The house at 2–8A Rutland Gate in Westminster last sold for a staggering £210m. Yet the only person who lives there resides on its porch, in a tent made mostly from umbrellas. For three years, Anders Fernstedt has lived in this makeshift home, while the house’s owners are mired in a financial controversy that means they cannot sell. It’s a stark and unsettling representation of inequality in England: a homeless man camped outside a 45-room mansion that stands empty behind him.

Even if the personnel have changed, the story sounds familiar – urban palaces bought often seemingly using dubiously obtained fortunes. “The sense that criminal money, tax evading money, money from politically exposed persons is wrapped up in the story of the city’s effort to provide a wonderful kind of party central for the world’s rich is an important one,” says Rowland Atkinson, a professor of urban studies at the University of Sheffield, and the author of the book Alpha City: How London Was Captured By the Super-rich.

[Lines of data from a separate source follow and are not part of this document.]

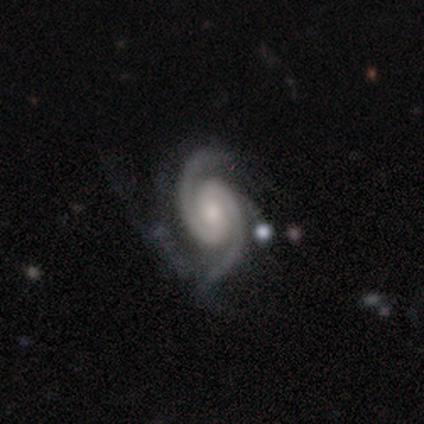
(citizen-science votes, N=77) A featured or disk galaxy (97%) with no bar (51%), 2 (95%) medium (51%) spiral arms (99%) and a moderate central bulge (50%). Merging: none (27%).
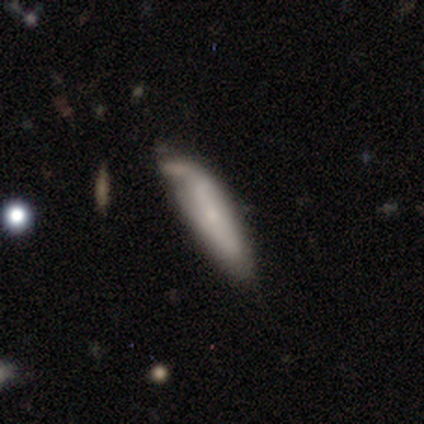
smooth 40% (tied), featured or disk 40% (tied), star or artifact 20%. Down the decision tree: how rounded — cigar-shaped (100%); merging — minor disturbance (75%).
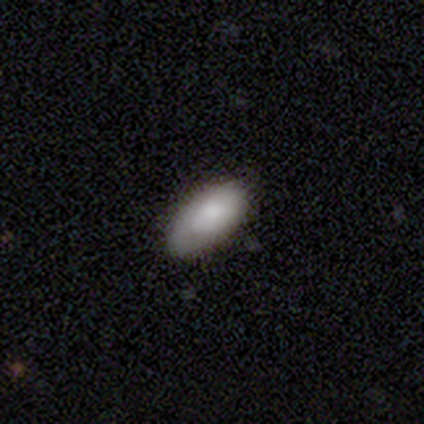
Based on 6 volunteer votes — A smooth galaxy with no disk features (83%) that is in between round and cigar-shaped (100%).

Vote fractions:
- Smooth or featured? smooth: 83% / star or artifact: 17% / featured or disk: 0%
- How rounded? in between: 100% / round: 0% / cigar-shaped: 0%
- Merging? none: 60% / minor disturbance: 40% / major disturbance: 0% / merger: 0%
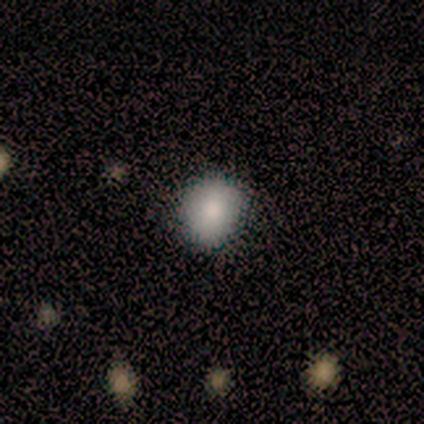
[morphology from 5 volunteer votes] Smooth or featured?
  - smooth: 80% *
  - star or artifact: 20%
  - featured or disk: 0%
How rounded?
  - round: 50% * (tied)
  - in between: 50% * (tied)
  - cigar-shaped: 0%
Merging?
  - none: 100% *
  - minor disturbance: 0%
  - major disturbance: 0%
  - merger: 0%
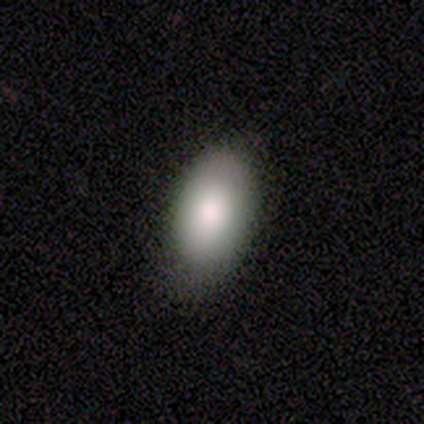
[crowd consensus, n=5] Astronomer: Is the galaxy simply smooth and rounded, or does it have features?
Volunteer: smooth — 60% (runner-up: featured or disk, 40%).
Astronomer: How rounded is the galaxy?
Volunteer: in between — 100%.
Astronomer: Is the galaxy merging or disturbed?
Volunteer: none — 100%.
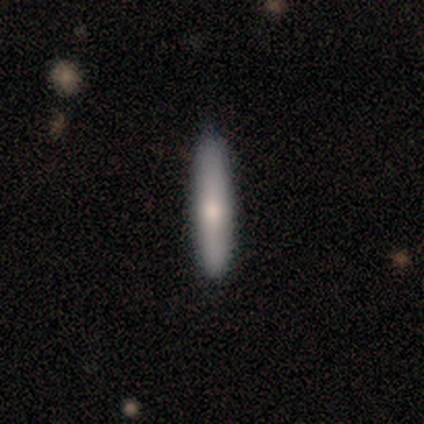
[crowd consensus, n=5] A featured or disk galaxy (60%) viewed edge-on (67%) with no central bulge (50%, tied with rounded). Merging: none (75%).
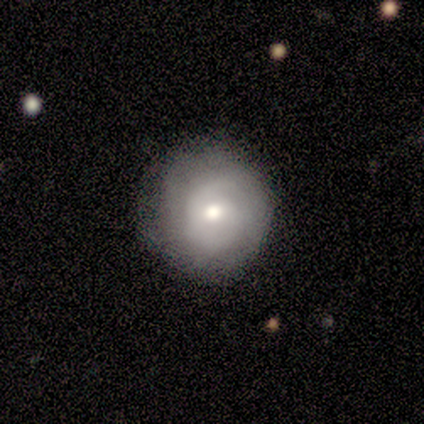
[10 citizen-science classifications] Smooth or featured? 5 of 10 (50%, tied with featured or disk) said smooth. How rounded? 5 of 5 (100%) said round. Merging? 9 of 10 (90%) said none.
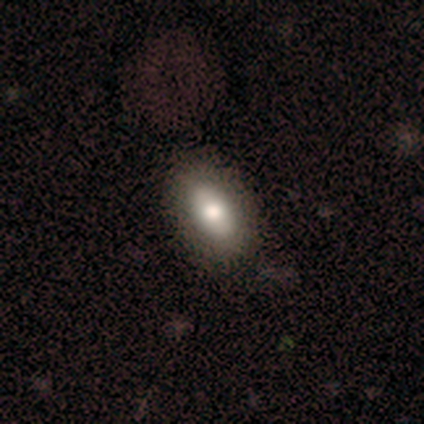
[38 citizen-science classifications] Smooth or featured: smooth — 74% (featured or disk — 26%)
How rounded: in between — 93% (round — 7%)
Merging: none — 71% (minor disturbance — 8%)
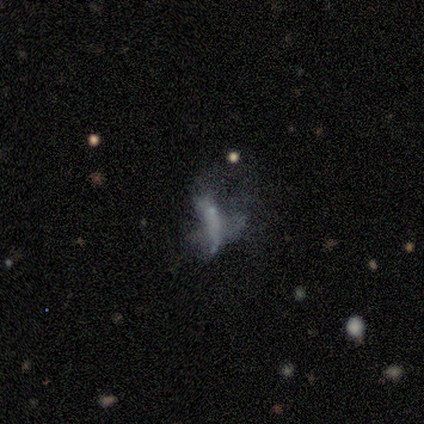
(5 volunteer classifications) Overall: featured or disk (100%). Edge-on disk: no (100%). Bar: no (100%). Spiral arms: no (80%). Bulge size: none (100%). Merging: major disturbance (60%; none 40%).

In the Duke of Rutland’s day and then in the Victorian era, the reason the super-rich came to London was because the city was “a place of court as well as commerce”, says Atkinson. “That brought aristocrats looking to buy homes that were walkable to other people like themselves and walkable to the key centres of power. That kind of geography has subtly changed over time. With internationalisation, some of that’s about a dinner-party circuit, rather than being close to the king or queen.”